7.3. Cisco Nexus スイッチの設定
7.3.1. トランクポートについて
OpenStack Networking により、インスタンスを物理ネットワーク上にすでに存在する VLAN に接続することができます。トランク という用語は、単一のポートで複数 VLAN の通過を許可することを意味します。これらのポートを使用することで、VLAN は仮想スイッチを含む複数のスイッチ間にまたがることができます。たとえば、物理ネットワークで VLAN110 のタグが付いたトラフィックが Compute ノードに到達すると、タグの付いたトラフィックが 8021q モジュールによって vSwitch 上の適切な VLAN に転送されます。
7.3.2. Cisco Nexus スイッチでのトランクポートの設定
Cisco Nexus を使用する場合には、以下の設定構文を使用して、VLAN 110 と 111 のトラフィックがインスタンスに到達できるように設定することが可能です。
この設定では、物理ノードの NIC がイーサネットケーブルにより物理スイッチポート (インターフェイス
Ethernet1/12
) に接続されていることを前提としています。重要以下に示す値は、例として提示しています。この例で使用している値を、実際の環境に合わせて変更する必要があります。これらの値を調整せずにコピーしてご自分のスイッチ設定に貼り付けると、予期せぬ機能停止を招く可能性があります。
interface Ethernet1/12 description Trunk to Compute Node switchport mode trunk switchport trunk allowed vlan 2,110,111 switchport trunk native vlan 2 end
7.3.3. アクセスポートについて
Compute ノード上の全 NIC がインスタンスのトラフィックを伝送する訳ではないので、すべての NIC で複数の VLAN が通過できるように設定する必要はありません。アクセスポートに必要なのは 1 つの VLAN だけで、管理トラフィックやブロックストレージデータの転送などの、他の運用上の要件を満たす可能性があります。これらのポートは一般的にアクセスポートと呼ばれ、必要な設定は通常、トランクポートよりも簡単です。
7.3.4. Cisco Nexus スイッチでのアクセスポートの設定
手順
図7.1「ネットワークレイアウト例」の図に示した例を使用して、Ethernet1/13 (Cisco Nexus スイッチ上) を
eth1
のアクセスポートとして設定します。この設定では、物理ノードの NIC がイーサネットケーブルにより物理スイッチポート (インターフェイスEthernet1/13
) に接続されていることを前提としています。重要以下に示す値は、例として提示しています。この例で使用している値を、実際の環境に合わせて変更する必要があります。これらの値を調整せずにコピーしてご自分のスイッチ設定に貼り付けると、予期せぬ機能停止を招く可能性があります。
interface Ethernet1/13 description Access port for Compute Node switchport mode access switchport access vlan 200
7.3.5. LACP ポートアグリゲーションについて
リンクアグリゲーション制御プロトコル (LACP) を使用して、複数の物理 NIC をバンドルし、単一の論理チャネルを形成できます。LACP は 802.3ad (または、Linux ではボンディングモード 4) としても知られており、負荷分散と耐障害性のための動的なボンディングを作成します。LACP は、物理 NIC と物理スイッチポートの両方の物理エンドで設定する必要があります。

エントリーの抜粋:
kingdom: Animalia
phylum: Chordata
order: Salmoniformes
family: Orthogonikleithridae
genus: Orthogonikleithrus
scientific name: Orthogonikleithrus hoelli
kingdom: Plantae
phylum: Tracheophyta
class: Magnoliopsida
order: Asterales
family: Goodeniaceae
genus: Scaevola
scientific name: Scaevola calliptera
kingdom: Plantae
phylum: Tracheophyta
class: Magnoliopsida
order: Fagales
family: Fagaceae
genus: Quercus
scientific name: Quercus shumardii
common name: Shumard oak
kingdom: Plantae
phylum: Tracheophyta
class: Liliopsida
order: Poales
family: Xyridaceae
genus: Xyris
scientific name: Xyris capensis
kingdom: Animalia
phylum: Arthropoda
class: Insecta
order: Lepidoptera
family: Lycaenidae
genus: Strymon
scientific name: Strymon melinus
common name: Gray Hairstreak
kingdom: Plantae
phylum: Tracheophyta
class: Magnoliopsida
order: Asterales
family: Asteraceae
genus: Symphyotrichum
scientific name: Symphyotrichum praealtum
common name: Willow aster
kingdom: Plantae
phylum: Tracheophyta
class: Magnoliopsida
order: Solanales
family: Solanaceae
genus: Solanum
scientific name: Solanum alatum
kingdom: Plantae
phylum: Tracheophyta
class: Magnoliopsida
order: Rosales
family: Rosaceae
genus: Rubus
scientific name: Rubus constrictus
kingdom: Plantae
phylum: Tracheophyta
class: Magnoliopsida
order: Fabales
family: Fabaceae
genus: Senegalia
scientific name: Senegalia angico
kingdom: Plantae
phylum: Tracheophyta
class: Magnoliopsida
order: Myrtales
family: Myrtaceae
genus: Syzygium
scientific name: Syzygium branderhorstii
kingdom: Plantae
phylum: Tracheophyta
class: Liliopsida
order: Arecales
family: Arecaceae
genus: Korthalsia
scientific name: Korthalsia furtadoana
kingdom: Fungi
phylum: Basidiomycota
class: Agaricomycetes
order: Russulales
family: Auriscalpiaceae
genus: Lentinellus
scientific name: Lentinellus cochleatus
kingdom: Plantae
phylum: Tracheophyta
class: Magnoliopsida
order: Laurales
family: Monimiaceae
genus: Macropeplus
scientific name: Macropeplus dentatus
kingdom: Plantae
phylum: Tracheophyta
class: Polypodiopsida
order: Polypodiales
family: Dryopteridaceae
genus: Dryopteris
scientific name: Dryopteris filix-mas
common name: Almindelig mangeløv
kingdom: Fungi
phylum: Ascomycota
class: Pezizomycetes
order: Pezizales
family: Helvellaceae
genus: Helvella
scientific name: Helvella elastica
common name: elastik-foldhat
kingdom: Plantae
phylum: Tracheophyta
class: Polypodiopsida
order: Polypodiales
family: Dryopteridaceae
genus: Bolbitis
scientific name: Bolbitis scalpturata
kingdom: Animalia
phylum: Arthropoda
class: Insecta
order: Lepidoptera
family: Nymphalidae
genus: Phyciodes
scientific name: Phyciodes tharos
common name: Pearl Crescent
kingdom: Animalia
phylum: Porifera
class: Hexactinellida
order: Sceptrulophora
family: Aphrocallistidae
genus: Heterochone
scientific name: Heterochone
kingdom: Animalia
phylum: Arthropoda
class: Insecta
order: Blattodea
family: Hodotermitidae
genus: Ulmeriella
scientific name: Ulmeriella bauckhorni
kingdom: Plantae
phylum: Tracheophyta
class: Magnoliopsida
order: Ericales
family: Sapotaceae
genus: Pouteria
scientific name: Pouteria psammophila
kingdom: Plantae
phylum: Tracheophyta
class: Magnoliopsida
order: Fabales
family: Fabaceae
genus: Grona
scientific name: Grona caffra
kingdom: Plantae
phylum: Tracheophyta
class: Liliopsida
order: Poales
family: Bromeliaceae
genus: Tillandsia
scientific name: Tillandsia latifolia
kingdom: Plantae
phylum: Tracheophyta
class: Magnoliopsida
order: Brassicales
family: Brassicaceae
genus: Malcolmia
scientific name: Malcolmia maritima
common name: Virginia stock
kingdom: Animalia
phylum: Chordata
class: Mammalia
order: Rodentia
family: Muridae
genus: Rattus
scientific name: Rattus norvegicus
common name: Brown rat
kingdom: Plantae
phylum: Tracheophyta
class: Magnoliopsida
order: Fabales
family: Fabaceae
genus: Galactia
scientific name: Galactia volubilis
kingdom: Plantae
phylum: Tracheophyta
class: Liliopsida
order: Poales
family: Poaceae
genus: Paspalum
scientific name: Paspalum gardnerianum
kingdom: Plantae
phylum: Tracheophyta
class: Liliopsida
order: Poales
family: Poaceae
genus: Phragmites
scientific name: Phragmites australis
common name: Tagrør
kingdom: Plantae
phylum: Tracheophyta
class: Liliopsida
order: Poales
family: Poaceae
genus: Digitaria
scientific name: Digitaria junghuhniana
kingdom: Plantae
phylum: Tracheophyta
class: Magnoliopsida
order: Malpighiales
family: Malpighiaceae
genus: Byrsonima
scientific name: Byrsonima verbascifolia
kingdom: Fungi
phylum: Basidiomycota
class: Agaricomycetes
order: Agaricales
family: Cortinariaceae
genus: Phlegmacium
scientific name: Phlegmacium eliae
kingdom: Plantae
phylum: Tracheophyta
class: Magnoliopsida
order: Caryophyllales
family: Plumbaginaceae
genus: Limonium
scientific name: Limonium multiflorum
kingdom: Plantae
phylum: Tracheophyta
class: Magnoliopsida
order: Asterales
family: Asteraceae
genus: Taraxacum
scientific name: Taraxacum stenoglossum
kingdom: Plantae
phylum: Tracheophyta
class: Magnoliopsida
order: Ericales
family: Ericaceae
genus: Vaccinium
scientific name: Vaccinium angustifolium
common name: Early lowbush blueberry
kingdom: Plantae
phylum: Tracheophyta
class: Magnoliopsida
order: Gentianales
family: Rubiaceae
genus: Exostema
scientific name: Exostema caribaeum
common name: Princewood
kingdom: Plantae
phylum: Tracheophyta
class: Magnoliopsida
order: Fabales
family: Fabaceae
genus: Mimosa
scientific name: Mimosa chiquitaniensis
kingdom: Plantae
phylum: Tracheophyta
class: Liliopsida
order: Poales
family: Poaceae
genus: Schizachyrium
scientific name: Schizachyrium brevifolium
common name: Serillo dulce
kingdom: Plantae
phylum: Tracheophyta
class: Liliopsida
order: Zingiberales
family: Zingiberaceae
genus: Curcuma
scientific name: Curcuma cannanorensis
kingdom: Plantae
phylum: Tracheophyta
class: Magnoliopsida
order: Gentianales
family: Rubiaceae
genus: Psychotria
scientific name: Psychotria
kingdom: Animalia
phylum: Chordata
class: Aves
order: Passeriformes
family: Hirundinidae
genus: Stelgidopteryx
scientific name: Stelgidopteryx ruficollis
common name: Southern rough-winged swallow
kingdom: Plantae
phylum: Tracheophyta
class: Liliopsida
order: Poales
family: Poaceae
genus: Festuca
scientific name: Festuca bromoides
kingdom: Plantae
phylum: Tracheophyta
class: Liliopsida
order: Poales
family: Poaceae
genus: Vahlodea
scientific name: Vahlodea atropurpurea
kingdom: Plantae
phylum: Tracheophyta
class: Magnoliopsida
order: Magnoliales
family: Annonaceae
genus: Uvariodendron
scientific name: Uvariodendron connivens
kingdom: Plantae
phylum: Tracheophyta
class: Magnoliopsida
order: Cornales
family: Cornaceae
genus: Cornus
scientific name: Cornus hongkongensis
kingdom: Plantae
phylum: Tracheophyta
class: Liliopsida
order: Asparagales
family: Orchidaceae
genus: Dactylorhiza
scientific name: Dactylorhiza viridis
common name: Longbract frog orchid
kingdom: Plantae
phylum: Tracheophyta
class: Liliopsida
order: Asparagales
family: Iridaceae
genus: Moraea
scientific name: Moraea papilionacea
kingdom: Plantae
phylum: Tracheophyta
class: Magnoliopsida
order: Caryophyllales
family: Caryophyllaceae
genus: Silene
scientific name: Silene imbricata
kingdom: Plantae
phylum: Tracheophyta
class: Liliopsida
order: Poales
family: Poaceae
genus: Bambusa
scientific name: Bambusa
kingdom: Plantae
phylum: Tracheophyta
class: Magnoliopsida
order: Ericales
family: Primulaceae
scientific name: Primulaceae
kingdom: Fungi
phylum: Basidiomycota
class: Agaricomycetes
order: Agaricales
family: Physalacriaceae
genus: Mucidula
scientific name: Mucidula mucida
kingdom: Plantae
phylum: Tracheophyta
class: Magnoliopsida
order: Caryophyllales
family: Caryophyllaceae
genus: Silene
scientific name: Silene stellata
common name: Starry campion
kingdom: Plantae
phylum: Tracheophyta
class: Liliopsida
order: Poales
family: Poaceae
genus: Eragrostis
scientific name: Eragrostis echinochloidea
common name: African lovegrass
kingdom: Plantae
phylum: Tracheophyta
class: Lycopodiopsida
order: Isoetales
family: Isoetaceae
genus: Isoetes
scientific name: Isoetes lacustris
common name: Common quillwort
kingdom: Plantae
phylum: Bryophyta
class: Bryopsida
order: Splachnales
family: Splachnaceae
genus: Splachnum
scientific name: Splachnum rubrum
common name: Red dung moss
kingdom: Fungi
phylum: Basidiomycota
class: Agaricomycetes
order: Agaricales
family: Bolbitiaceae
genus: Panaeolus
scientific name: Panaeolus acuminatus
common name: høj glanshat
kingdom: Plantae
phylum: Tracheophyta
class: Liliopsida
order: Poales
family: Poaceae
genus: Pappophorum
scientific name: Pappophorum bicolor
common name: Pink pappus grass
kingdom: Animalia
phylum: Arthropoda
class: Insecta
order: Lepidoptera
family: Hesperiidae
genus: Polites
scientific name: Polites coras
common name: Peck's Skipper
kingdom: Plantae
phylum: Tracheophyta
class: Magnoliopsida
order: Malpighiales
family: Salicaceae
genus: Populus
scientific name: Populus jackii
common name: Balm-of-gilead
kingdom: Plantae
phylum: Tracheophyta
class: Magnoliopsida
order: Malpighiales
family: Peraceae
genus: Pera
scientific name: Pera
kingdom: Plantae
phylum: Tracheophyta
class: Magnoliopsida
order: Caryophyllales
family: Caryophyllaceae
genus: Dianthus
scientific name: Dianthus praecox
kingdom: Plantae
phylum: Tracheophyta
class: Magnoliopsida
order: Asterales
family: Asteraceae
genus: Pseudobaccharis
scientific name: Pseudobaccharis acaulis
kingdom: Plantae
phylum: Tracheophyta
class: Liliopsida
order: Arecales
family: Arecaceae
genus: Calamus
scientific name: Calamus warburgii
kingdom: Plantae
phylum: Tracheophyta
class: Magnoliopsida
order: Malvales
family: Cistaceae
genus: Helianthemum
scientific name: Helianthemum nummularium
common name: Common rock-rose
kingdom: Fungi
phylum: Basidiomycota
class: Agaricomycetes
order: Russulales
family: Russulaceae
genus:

やること:
[1] スイッチ設定の文章から、「トランク という用語は、単一のポートで複数 VLAN の通過を許可することを意味します。」という一文を英語に訳してください。
[2] スイッチ設定の文章のうち、「interface Ethernet1/13 description」という言葉を含むところで始まり、「は、物理 NIC と物理スイッチポートの両方の物理エンドで設定する必要があります。」で終わる部分をそのまま引用してください。

やった結果:
[1] The term "trunk" means allowing multiple VLANs to pass through a single port.

[2]
interface Ethernet1/13 description Access port for Compute Node switchport mode access switchport access vlan 200
7.3.5. LACP ポートアグリゲーションについて
リンクアグリゲーション制御プロトコル (LACP) を使用して、複数の物理 NIC をバンドルし、単一の論理チャネルを形成できます。LACP は 802.3ad (または、Linux ではボンディングモード 4) としても知られており、負荷分散と耐障害性のための動的なボンディングを作成します。LACP は、物理 NIC と物理スイッチポートの両方の物理エンドで設定する必要があります。